__TASK TO COMPLETE__. Every line holding the string "index" should be copied from the listing.
....
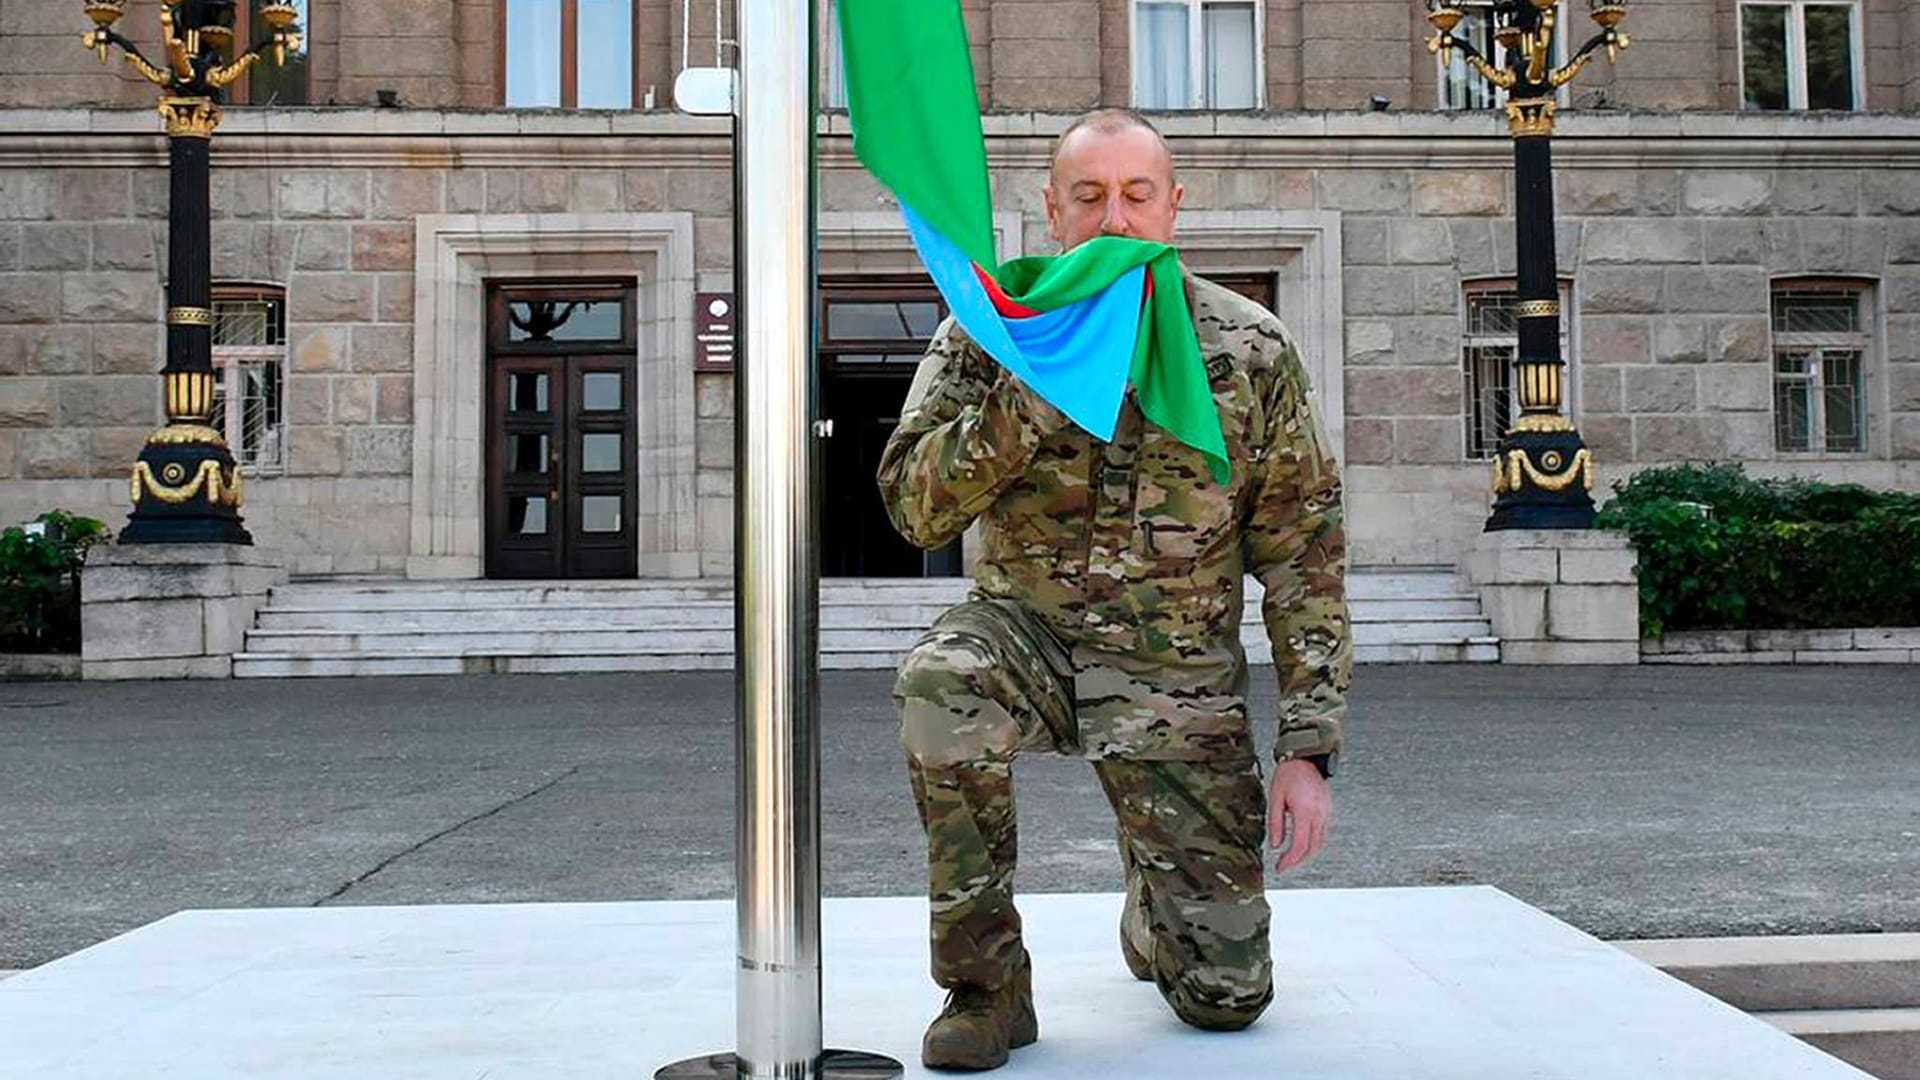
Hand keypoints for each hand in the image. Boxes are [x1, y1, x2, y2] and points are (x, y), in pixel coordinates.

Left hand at [1268, 758, 1330, 873]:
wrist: (1306, 757)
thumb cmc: (1289, 773)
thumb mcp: (1275, 797)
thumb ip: (1275, 823)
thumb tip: (1275, 844)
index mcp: (1305, 811)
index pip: (1299, 845)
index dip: (1289, 860)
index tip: (1280, 867)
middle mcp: (1319, 814)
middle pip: (1312, 849)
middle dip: (1298, 861)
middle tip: (1284, 866)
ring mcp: (1326, 813)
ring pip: (1320, 843)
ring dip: (1306, 854)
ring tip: (1291, 857)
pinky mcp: (1327, 810)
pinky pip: (1322, 833)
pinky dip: (1313, 843)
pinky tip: (1302, 843)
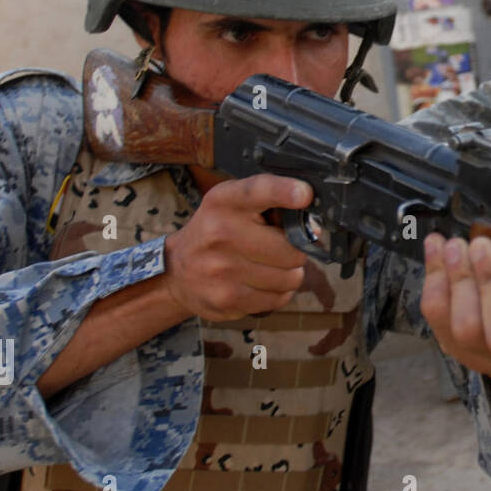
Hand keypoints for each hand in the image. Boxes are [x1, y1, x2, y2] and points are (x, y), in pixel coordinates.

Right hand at [162, 174, 311, 321]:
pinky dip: (278, 292)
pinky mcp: (227, 299)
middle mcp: (220, 233)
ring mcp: (222, 270)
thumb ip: (271, 205)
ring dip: (288, 273)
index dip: (285, 191)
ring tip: (269, 265)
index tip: (305, 193)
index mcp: (224, 201)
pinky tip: (260, 282)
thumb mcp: (234, 205)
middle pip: (290, 249)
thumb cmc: (216, 232)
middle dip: (295, 250)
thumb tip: (314, 227)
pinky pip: (279, 298)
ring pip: (290, 277)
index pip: (258, 190)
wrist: (176, 271)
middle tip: (281, 247)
....
__SOLUTION FOR THIS PROBLEM__.
index mcp: (1305, 811)
index pip: (1299, 845)
index dip: (1289, 860)
index tip: (1280, 867)
index dip: (285, 191)
index tip: (305, 193)
index mcp: (224, 201)
index pip: (258, 190)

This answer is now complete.